[[ Records shown, beginning ]]
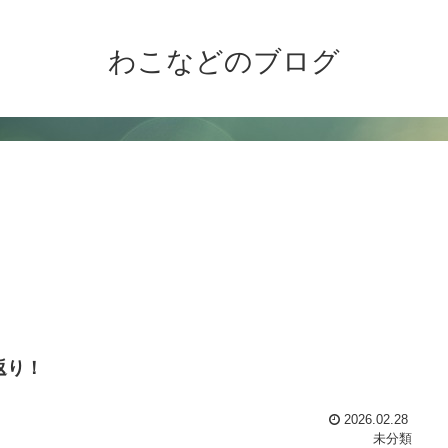
わこなどのブログ
り返り！
2026.02.28
未分類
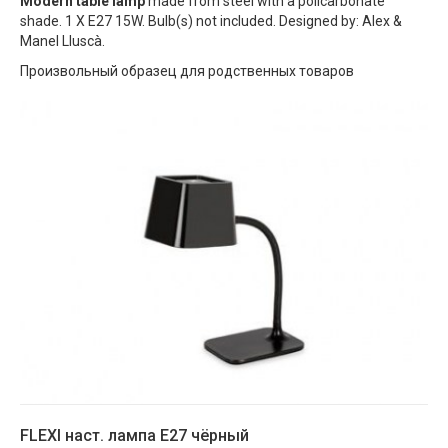
Modern table lamp
made from steel with a policarbonate
shade. 1 X E27 15W. Bulb(s) not included. Designed by: Alex &
Manel Lluscà.
Произвольный образец для родственных товаров
FLEXI наст. лампа E27 чёрный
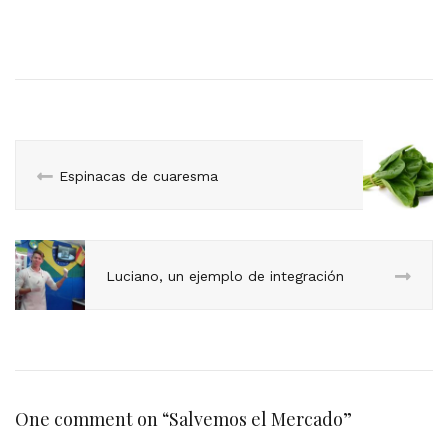
Espinacas de cuaresma
Luciano, un ejemplo de integración
One comment on “
Salvemos el Mercado
”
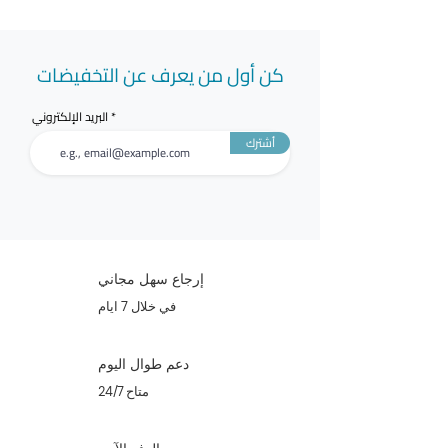
كن أول من يعرف عن التخفيضات
البريد الإلكتروني
أشترك
إرجاع سهل مجاني
في خلال 7 ايام
دعم طوال اليوم
متاح 24/7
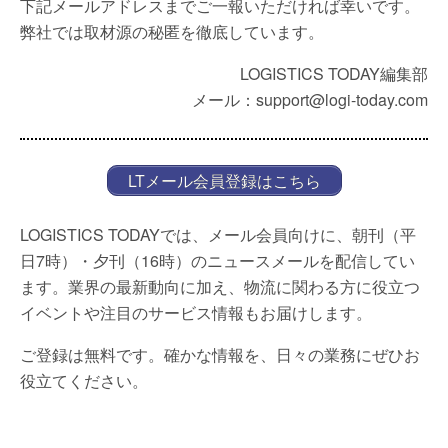
下記メールアドレスまでご一報いただければ幸いです。
弊社では取材源の秘匿を徹底しています。
LOGISTICS TODAY編集部
メール：support@logi-today.com
LTメール会員登録はこちら
LOGISTICS TODAYでは、メール会員向けに、朝刊（平
日7時）・夕刊（16時）のニュースメールを配信してい
ます。業界の最新動向に加え、物流に関わる方に役立つ
イベントや注目のサービス情報もお届けします。
ご登録は無料です。確かな情報を、日々の業務にぜひお
役立てください。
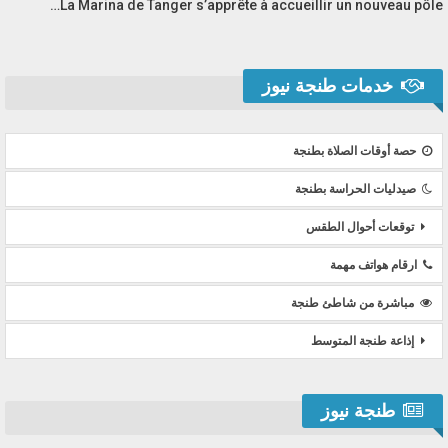
La Marina de Tanger s’apprête à accueillir un nouveau pôle…
خدمات طنجة نيوز
حصة أوقات الصلاة بطنجة
صيدليات الحراسة بطنجة
توقعات أحوال الطقس
ارقام هواتف مهمة
مباشرة من شاطئ طنجة
إذاعة طنجة المتوسط
طنجة نيوز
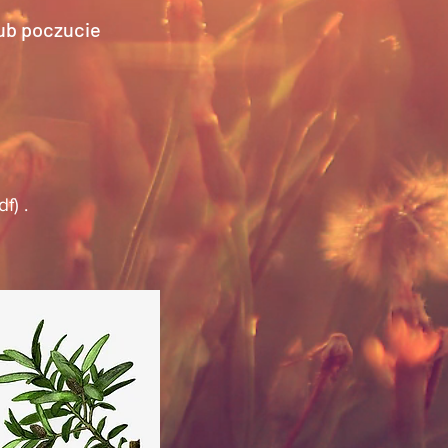
ub poczucie
f) .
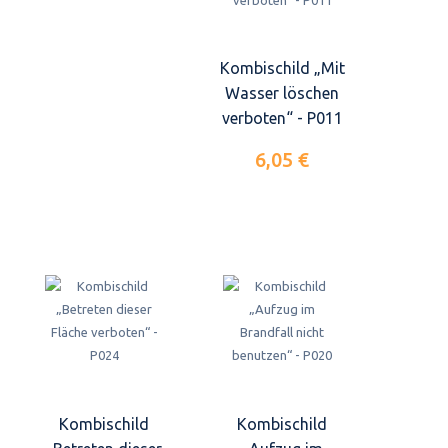
Kombischild „Mit
Wasser löschen
verboten“ - P011
6,05 €
Kombischild
Kombischild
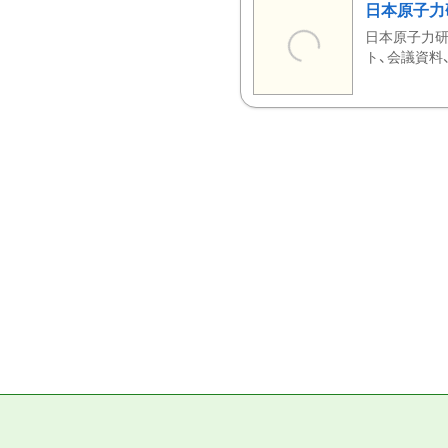
日本原子力
日本原子力研
ト、会議資料、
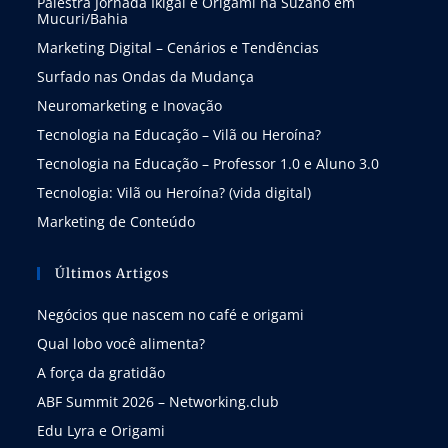
Palestra Jornada Ikigai e Origami na Suzano em
Mucuri/Bahia
Marketing Digital – Cenários e Tendências
Surfado nas Ondas da Mudança
Neuromarketing e Inovação
Tecnologia na Educação – Vilã ou Heroína?
Tecnologia na Educação – Professor 1.0 e Aluno 3.0
Tecnologia: Vilã ou Heroína? (vida digital)
Marketing de Conteúdo
Últimos Artigos
Negócios que nascem no café e origami
Qual lobo você alimenta?
A força da gratidão
ABF Summit 2026 – Networking.club
Edu Lyra e Origami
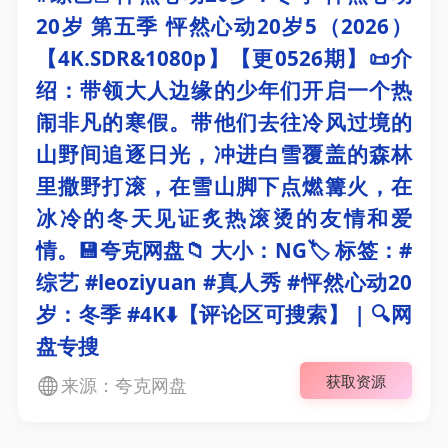
20岁 第五季 怦然心动20岁5（2026）
【4K.SDR&1080p】【更0526期】📜介
绍：带领大人边缘的少年们开启一个热
闹非凡的寒假。带他们去往冷风过境的
山野间追逐日光，冲进白雪覆盖的森林
里撒野打滚，在雪山脚下点燃篝火，在
冰冷的冬天见证炙热滚烫的友情和爱
情。💾夸克网盘📁 大小：NG🏷 标签：#
综艺 #leoziyuan #真人秀 #怦然心动20
岁：冬季 #4K⬇️【评论区可搜索】 | 🔍网
盘专搜
获取资源
来源：夸克网盘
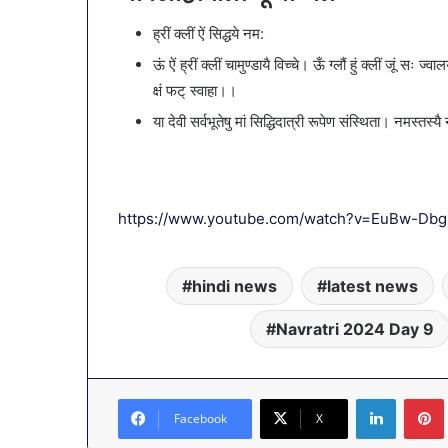
ह्रीं क्लीं ऐं सिद्धये नम:
ऊं ऐं ह्रीं क्लीं चामुण्डायै विच्चे। ऊँ ग्लौं हुं क्लीं जूं सः ज
क्षं फट् स्वाहा।।
या देवी सर्वभू‍तेषु मां सिद्धिदात्री रूपेण संस्थिता। नमस्तस
https://www.youtube.com/watch?v=EuBw-Dbg
hindi news
latest news
Navratri 2024 Day 9
LinkedIn
Facebook
X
[[ Records shown, end ]]
→ What to do
The answer is a number alone: how many lines of the data contain the string "بطنجة"?

→ Exercise result
2